Zara mendengus malas, "Kurasa begitu." Kencan yang menyenangkan katanya? Hell no!

"Ya, kupikir juga begitu.. jadi, apa yang kau rasakan sekarang?"

"Kenyang," jawabnya ketus.

"Bukan itu, perasaan hatimu."

"Not bad." Padahal sangat buruk.

"Jadi..."

Pria itu memasang wajah sumringah, "Kita sudah punya chemistry bukan? Bagaimana jika kau jadi kekasihku?"

"Apa?!"

What the hell?! Apa-apaan pria ini?

"Jadilah kekasihku!"

Zara menelan ludahnya kasar terkejut.

"Aku.."

Pria itu menatapnya dengan raut wajah harap-harap cemas. Apa pria itu sungguh memiliki perasaan padanya?

"Aku tak tahu jawabannya untuk sekarang." Tak mungkin ia langsung menolak permintaan pria itu. Walaupun dalam hatinya ia ingin menolak mentah-mentah pernyataan gila tersebut.

Ia tahu pria seperti ini pasti selalu mau mendapatkan apa yang ia inginkan.

Pria itu menghela nafas panjang. Keduanya terdiam sejenak. French meremas pelan kotak beludru yang ia sembunyikan di bawah meja. Sengaja untuk kejutan nantinya. Tapi, mendengar jawaban dari gadis itu ia tak jadi memberikannya.

"Apa kau masih suka dengan Mia?"

"Tidak! Tentu saja tidak!" apa ini alasan gadis itu meragukannya?

"Okay.. aku akan memikirkannya lagi French. Bukankah kita baru saja berkencan? Nikmati saja prosesnya."

"Aku benar-benar tak memiliki perasaan apapun dengan Mia jika itu yang jadi permasalahannya.
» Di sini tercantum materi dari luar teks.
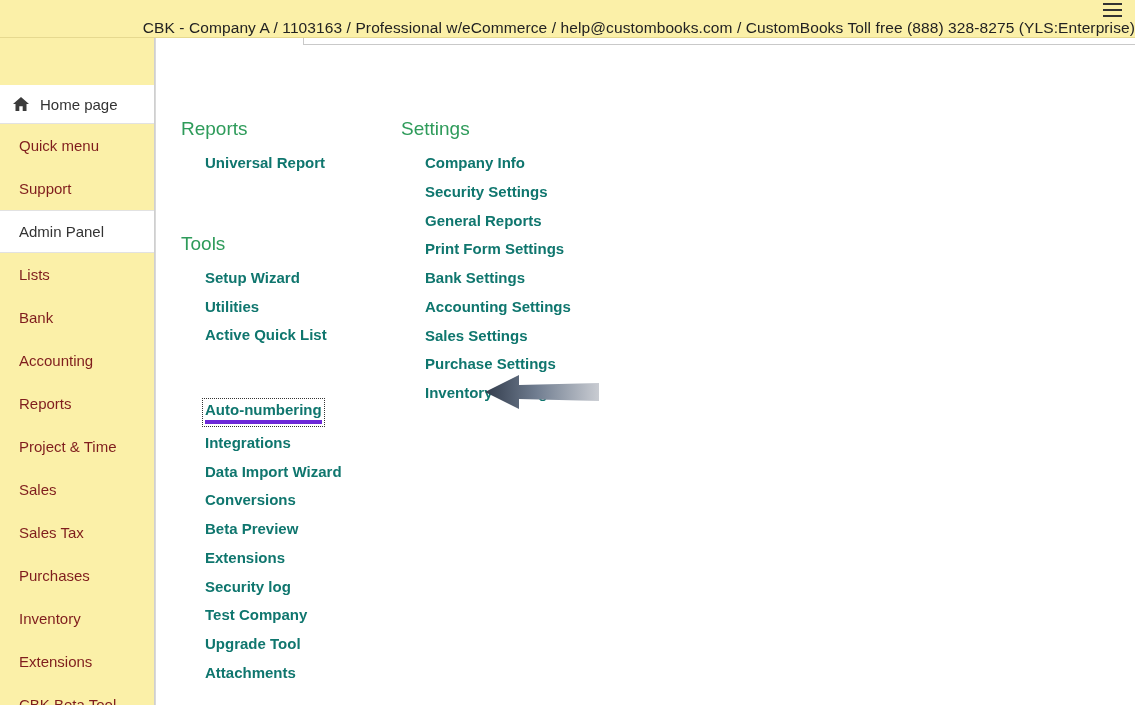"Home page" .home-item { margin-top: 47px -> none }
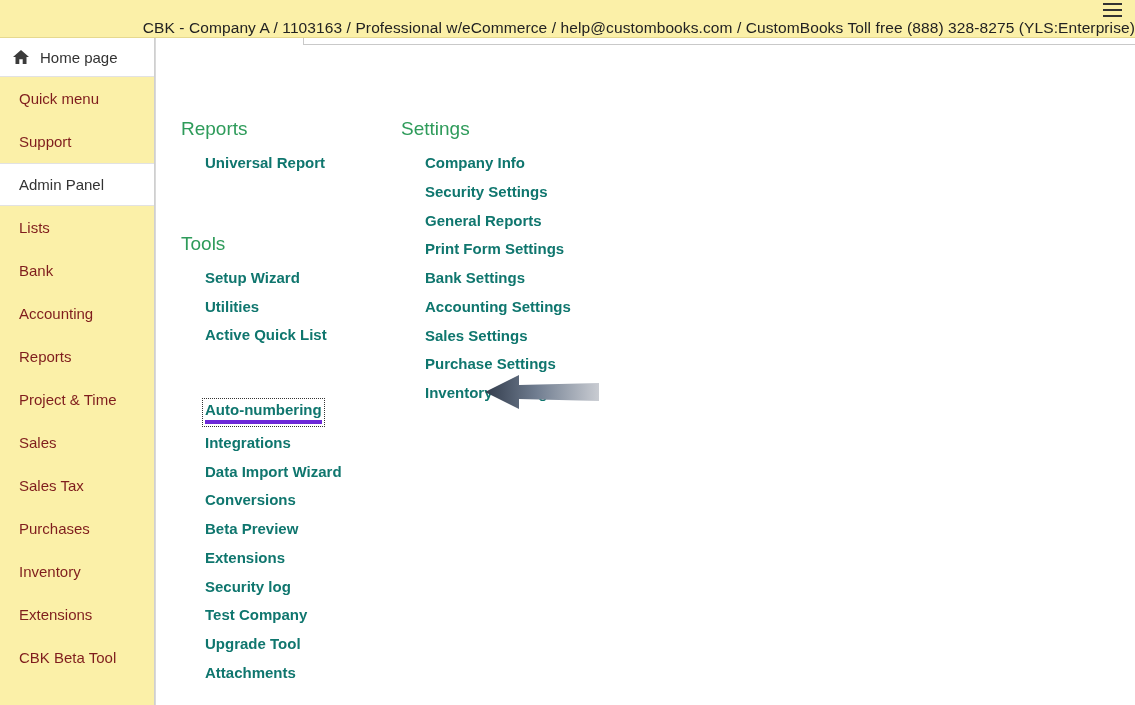"Universal Report" .menu-link { color: #0f766e -> #6d28d9; text-decoration: none -> underline }
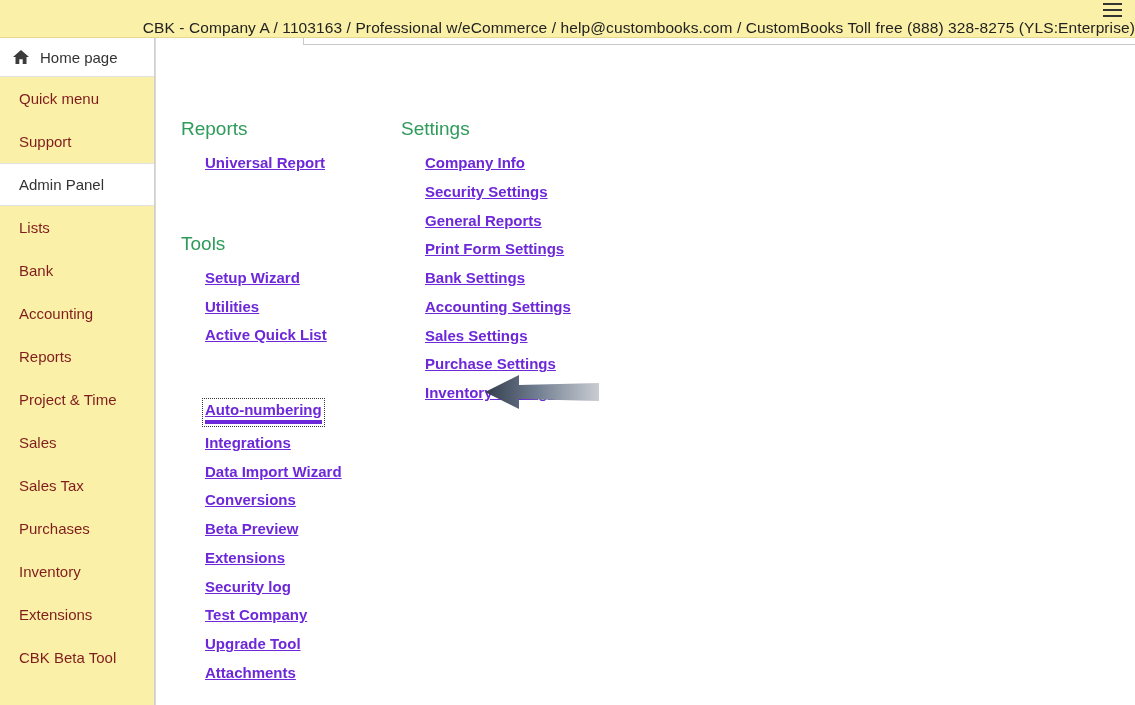"Admin Panel" span { text: Panel -> Info }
Aku hanya sekedar mengaguminya. Itu saja. Tapi itu dulu."

Zara tak menjawab apapun. Pria itu menggenggam sebelah tangannya erat.

"Aku akan menunggumu sampai kau benar-benar yakin padaku. Ingat.. aku menunggu jawabanmu secepatnya."

Entah kenapa hatinya merasa tak tega melihat tatapan pria berengsek ini. Shit! Apa-apaan ini?